Lack of role clarity means workers aren’t clear on their job, responsibilities or what is expected. This may happen when they aren’t given the right information or things keep changing.

It is more than sometimes being given a complex task. Lack or role clarity becomes a hazard when it is severe (e.g. very little clarity), prolonged (e.g. long term) or frequent (e.g. happens often). 

Lack of role clarity may include:

  • overlapping responsibilities (e.g. two workers given the same task)
  • unclear roles and reporting lines (e.g. unclear who is responsible for what or who is working to which manager)
  • conflicting or frequently changing expectations and work standards (e.g. changing deadlines or contradictory instructions)
  • not being given information needed to do the job, or
  • unclear work priorities (e.g. not knowing which tasks are most important or urgent).

Identifying and assessing the risks of lack of role clarity

You must identify if psychosocial hazards, including lack of role clarity, are present in your workplace. 

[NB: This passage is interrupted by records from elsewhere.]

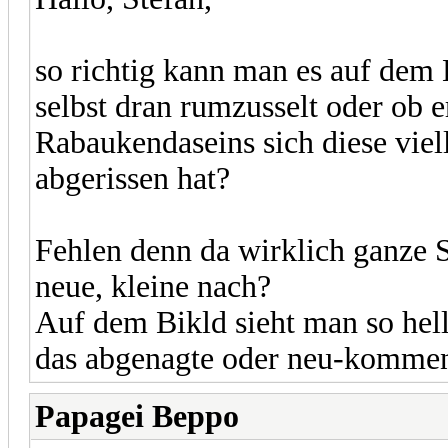
so richtig kann man es auf dem B
selbst dran rumzusselt oder ob er
Rabaukendaseins sich diese viel
abgerissen hat?
Fehlen denn da wirklich ganze
neue, kleine nach?
Auf dem Bikld sieht man so hell
das abgenagte oder neu-kommen
Papagei Beppo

  • Consult workers. Workers may talk about hazards in different ways. For example, they may say they feel stressed, confused, frustrated or ‘kept in the dark’. They may raise concerns about their role or responsibilities or be unsure what is expected of them.
  • Use surveys and tools. Businesses with more than 20 workers may find the People at Work psychosocial risk assessment tool useful. 
  • Observe work and behaviours. For example, tasks taking longer than expected, frequent mistakes, double handling, or arguments about who is responsible for what can be caused by a lack of role clarity.  
  • Review available information. For example, records of overtime, time off, injuries, incidents or workers’ compensation.
  • Have a way for workers to report and encourage reporting. Treating workers’ concerns seriously and respectfully will help encourage reporting.
  • Identify other hazards present and consider them together. Hazards can interact and combine to create new, changed or higher risks. For example, lack of role clarity may create a higher risk in workplaces with poor organisational justice because workers are afraid to ask questions or raise concerns.
  • Consider how long, how often and how severely workers are exposed to hazards. The longer, more often and worse the lack of role clarity the higher the risk that workers may be harmed. 

Controlling lack of role clarity

You must eliminate psychosocial risks, or if that is not reasonably practicable, minimise them so far as is reasonably practicable. For example:

  • Clearly outline key tasks, responsibilities and expectations in position descriptions.
  • Have clear reporting lines (e.g. workers have a single immediate supervisor) and ensure workers understand them (e.g. have an organisational chart).
  • Ensure workers understand who is doing what. Particularly if workers share tasks or responsibilities.
  • Give clear instructions and provide the information workers need to their job well.
  • Change or clarify any tasks or processes that often cause conflict, confusion, or mistakes. 
  • Induct new workers and ensure they understand the role and expectations (e.g. standards of work and behaviour).
  • Explain how and why tasks are assigned. Particularly if a worker is given a task that is not usually part of their job.
  • Have clear guidelines on how to fix conflicting expectations (e.g. between workers, workers and supervisors, or workers and clients).

When choosing control measures you must consider all the hazards present and how they may interact and combine. For information on other hazards see psychosocial hazards.  

Reviewing control measures 

You must review control measures to check they are working as planned. If a control measure is not increasing role clarity or is creating new risks, you must make changes.